Actually, he said, "I don't care what you do with your demonic guitar phallus, any Hassid worth his [something Hassidic?] will tell you that as long as it's through a sheet it's kosher."
"If people want to be hypersensitive, they can be hypersensitive," says Rolling Stone's Edwards. "Those trombones are phallic, too. What are you going to do?"
I am going to draw a distinction between artistic creativity and mere chance.

11 comments:

KCFleming said...

The media on Prince: "Am I seeing what I'm seeing?"

Satyr becomes satire.

ShadyCharacter said...

Actually, I thought it looked more like a "devil tail" like you might have with a halloween costume.

Bissage said...

Ann Althouse said: “It’s this playfulness of creating ambiguity in the midst of utter clarity that will go down in pop culture history.

Well, if Prince has seen farther than his fellow men, perhaps it is because he stood on the shoulders of that giant of spectacular ambiguity, the baton-twirling drum master Wilbur Duckworth.

Free Lunch said...

Shady-

Were you under the impression that devil tails weren't phallic? They just had enough ambiguity that allowed kids to weaR them, too.

sonicfrog said...

All Hail Prince! He is the heir-apparent to James Brown.

I was wondering if anyone would make a deal out of it. It has gotten a bit of buzz, but not much. Thing is, all the boomers out there who have ever been to any number of rock concerts have seen a guitarist in this pose time and time again. They're used to it. On stage it is as commonplace as the guitarist playing behind his or her back, or the drummer twirling the drumstick. My last band would have had us doing the thing if we had made a video for this song. I think we're all used to it. It's a part of lexicon of rock and roll. Of coarse I wouldn't be surprised if some feminist says we're sexist because we made a big deal of Janet Jackson’s boob-boo and not of Princes silhouette (baby you're much too fast).

When I watched the halftime show, I was more fascinated by the fact that he was playing the guitar in the rain in front of the largest audience in the world. Yes, the band was canned, but he was not (most live performances of this nature are - too time consuming to set up and sound check to get a good sound and you need to get on and off the stage with minimal set-up time). I called Cliffie my guitarist in San Diego to confirm. Now that everything is wireless there is little chance of a shock, but moisture could have caused a malfunction in either the guitar or mic and ruin the show. I'm sure they had the pre-recorded stuff on stand-by, and think they may have had to use it for the guitar toward the end of the show, as the volume had changed on the last song. Anyway, I admired and applaud Prince for going ahead and performing live in the rain.

BJK said...
This comment has been removed by a blog administrator.
Anonymous said...

I agree with Tom,
intentional &
planned.

Wishful thinking and ornreyness too,perhaps..

vbspurs said...

Actually, I thought it looked more like a "devil tail" like you might have with a halloween costume.

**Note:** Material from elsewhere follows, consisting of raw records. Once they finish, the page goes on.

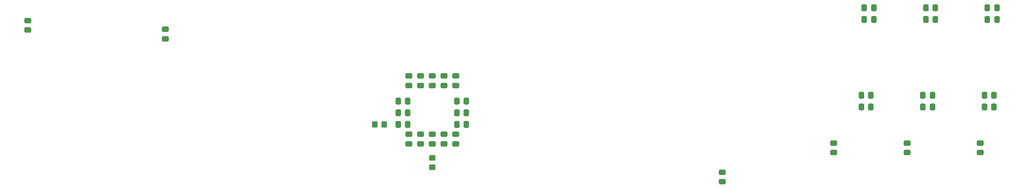
<source format=gbp>
%TF.GenerationSoftware,KiCad,Pcbnew,8.0.4*%
%TF.CreationDate,2025-03-26T21:29:21+03:00*%
%TF.ProjectId,PDU_Control_Board,5044555f-436f-46e7-9472-6f6c5f426f61,rev?*%
%TF.SameCoordinates,Original*%
%TF.FileFunction,Paste,Bot*%
%TF.FilePolarity,Positive*%
%FSLAX46Y46*%
G04 Gerber Fmt 4.6, Leading zero omitted, Abs format (unit mm)*
G04 Created by KiCad (PCBNEW 8.0.4) date 2025-03-26 21:29:21*
%MOMM*%
%LPD*%
G01*
G04 APERTURE LIST*
G04 Aperture macros list*
%AMRoundRect*
0 Rectangle with rounded corners*
0 $1 Rounding radius*
0 $2 $3 $4 $5 $6 $7 $8 $9 X,Y pos of 4 corners*
0 Add a 4 corners polygon primitive as box body*
4,1,4,$2,$3,$4,$5,$6,$7,$8,$9,$2,$3,0*
0 Add four circle primitives for the rounded corners*
1,1,$1+$1,$2,$3*
1,1,$1+$1,$4,$5*
1,1,$1+$1,$6,$7*
1,1,$1+$1,$8,$9*
0 Add four rect primitives between the rounded corners*
20,1,$1+$1,$2,$3,$4,$5,0*
20,1,$1+$1,$4,$5,$6,$7,0*
20,1,$1+$1,$6,$7,$8,$9,0*
20,1,$1+$1,$8,$9,$2,$3,0*%
G04 Aperture macros list end*
%ADD10RoundRect,0.250000X0.337500X0.475000X-0.337500X0.475000X-0.337500X-0.475000X0.337500X-0.475000X0*%
%ADD11RoundRect,0.250000X-0.337500X-0.475000X0.337500X-0.475000X0.337500X0.475000X-0.337500X0.475000X0*%
%ADD12RoundRect,0.250000X0.475000X-0.337500X0.475000X0.337500X-0.475000X0.337500X-0.475000X-0.337500X0*%
%ADD13RoundRect,0.250000X-0.475000X0.337500X-0.475000X-0.337500X0.475000X-0.337500X0.475000X0.337500X0*%
%ADD14RoundRect,0.250000X-0.350000X-0.450000X0.350000X-0.450000X0.350000X0.450000X-0.350000X0.450000X0*%
%ADD15RoundRect,0.250000X0.450000X-0.350000X0.450000X0.350000X-0.450000X0.350000X-0.450000X-0.350000X0*%
G04 APERTURE END LIST*
D10*
%TO.C,C47*%
X406167500Y-195580000D03*
X404092500Y-195580000D03*
%TD*%
%TO.C,C56*%
X418867500Y-212090000D03*
X416792500Y-212090000D03*
%TD*%
D11*
%TO.C,C55*%
X416792500Y-214630000D03*
X418867500Y-214630000D03*
%TD*%
%TO.C,C60*%
X430127500Y-214630000D03*
X432202500Y-214630000D03*
%TD*%
D12*
%TO.C,C36*%
X429260000Y-224557500D03*
X429260000Y-222482500D03*
%TD*%
D11*
%TO.C,C6*%
X303127500Y-218440000D03*
X305202500Y-218440000D03*
%TD*%
D12*
%TO.C,C21*%
X373380000Y-230907500D03*
X373380000Y-228832500D03*
%TD*%
D13*
%TO.C,C15*%
X307975000Y-207877500D03*
X307975000Y-209952500D03*
%TD*%
D11*
%TO.C,C1*%
X303127500Y-213360000D03*
X305202500Y-213360000D03*
%TD*%
D10*
%TO.C,C12*%
X317902500Y-218440000D03*
X315827500Y-218440000D03*
%TD*%
D11*
%TO.C,C73*%
X303127500Y-215900000D03*
X305202500Y-215900000D03*
%TD*%
D10*
%TO.C,C51*%
X405532500Y-212090000D03*
X403457500Y-212090000D03*
%TD*%
D12*
%TO.C,C5*%
X305435000Y-222652500D03*
X305435000Y-220577500D03*
%TD*%
%TO.C,C2*%
X315595000Y-222652500D03*
X315595000Y-220577500D03*
%TD*%
D10*
%TO.C,C61*%
X432202500Y-212090000D03*
X430127500Y-212090000D03*
%TD*%
D12*
%TO.C,C72*%
X310515000Y-222652500D03*
X310515000Y-220577500D03*
%TD*%
D10*
%TO.C,C74*%
X317902500Y-213360000D03*
X315827500Y-213360000D03*
%TD*%
D12*
%TO.C,C11*%
X307975000Y-222652500D03*
X307975000Y-220577500D03*
%TD*%
D13*
%TO.C,C68*%
X222885000Y-195812500D03*
X222885000Y-197887500D03*
%TD*%
D11*
%TO.C,C53*%
X417427500Y-193040000D03*
X419502500Y-193040000D03*
%TD*%
%TO.C,C48*%
X404092500Y-193040000D03*
X406167500Y-193040000D03*
%TD*%
D10*
%TO.C,C54*%
X419502500Y-195580000D03*
X417427500Y-195580000D03*
%TD*%
D11*
%TO.C,C50*%
X403457500Y-214630000D03*
X405532500Y-214630000D03*
%TD*%
%TO.C,C58*%
X430762500Y-193040000D03*
X432837500Y-193040000D03*
%TD*%
D12*
%TO.C,C22*%
X397510000Y-224557500D03*
X397510000Y-222482500D03*
%TD*%
%TO.C,C10*%
X313055000Y-222652500D03*
X313055000Y-220577500D03*
%TD*%
D13*
%TO.C,C14*%
X315595000Y-207877500D03*
X315595000Y-209952500D03*
%TD*%
D10*
%TO.C,C59*%
X432837500Y-195580000D03*
X430762500Y-195580000D03*
%TD*%
D13*
%TO.C,C75*%
X310515000Y-207877500D03*
X310515000Y-209952500D03*
%TD*%
%TO.C,C4*%
X305435000Y-207877500D03*
X305435000Y-209952500D03*
%TD*%
%TO.C,C44*%
X252730000Y-197717500D03*
X252730000Y-199792500D03*
%TD*%
%TO.C,C7*%
X313055000Y-207877500D03*
X313055000Y-209952500D03*
%TD*%
D12*
%TO.C,C31*%
X413385000Y-224557500D03*
X413385000Y-222482500D03*
%TD*%
D14*
%TO.C,R2*%
X298085000Y-218440000D03*
X300085000Y-218440000D03*
%TD*%
D10*
%TO.C,C3*%
X317902500Y-215900000D03*
X315827500Y-215900000D03*
%TD*%
D15*
%TO.C,R3*%
X310515000Y-227695000D03*
X310515000Y-225695000D03*
%TD*%
M02*

</source>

IIRC, in some world myth narratives, the Devil uses his tail as a second phallus.

So it all ties in, Shadycharacter. :)

Cheers,
Victoria

amba said...

Obviously, phallic, devil's-tail-phallic (quite beautiful!), and intentional.

I was more worried about what was that thing that the shadow was cast on. "Billowing sheet," OK. In your photos it looked like a giant brown paper bag.

For decades, the electric guitar, by nature, has been considered phallic. Oh, yeah. Less remarked on is the fact that if you sat in front of the speaker while a young man struck a chord you could feel a (close eyes, here goes) dildo of sound waves vibrating inside you.

- amba

Ann Althouse said...

Annie: LOL. I can name the concert where that effect was by far the strongest -- practically a sexual assault by vibration: Nine Inch Nails.

Unknown said...

So what are your thoughts on the 2018 silhouette during Justin's tribute to Prince? I have to say.... the 'weird meter' is off the charts. Might want to look that up.